The answer must reproduce every record exactly, with all pictures omitted.
---*---
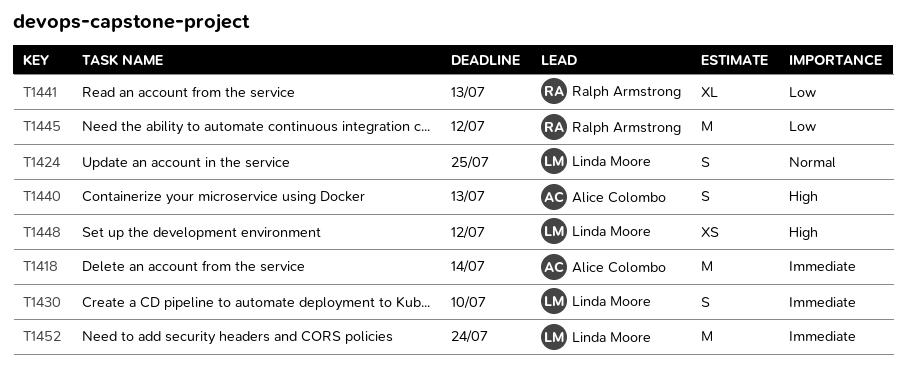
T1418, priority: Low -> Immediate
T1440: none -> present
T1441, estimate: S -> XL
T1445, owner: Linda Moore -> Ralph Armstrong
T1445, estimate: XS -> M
---*---
REPLY:
T1418, priority: Low -> Immediate
T1440: none -> present
T1441, estimate: S -> XL
T1445, owner: Linda Moore -> Ralph Armstrong
T1445, estimate: XS -> M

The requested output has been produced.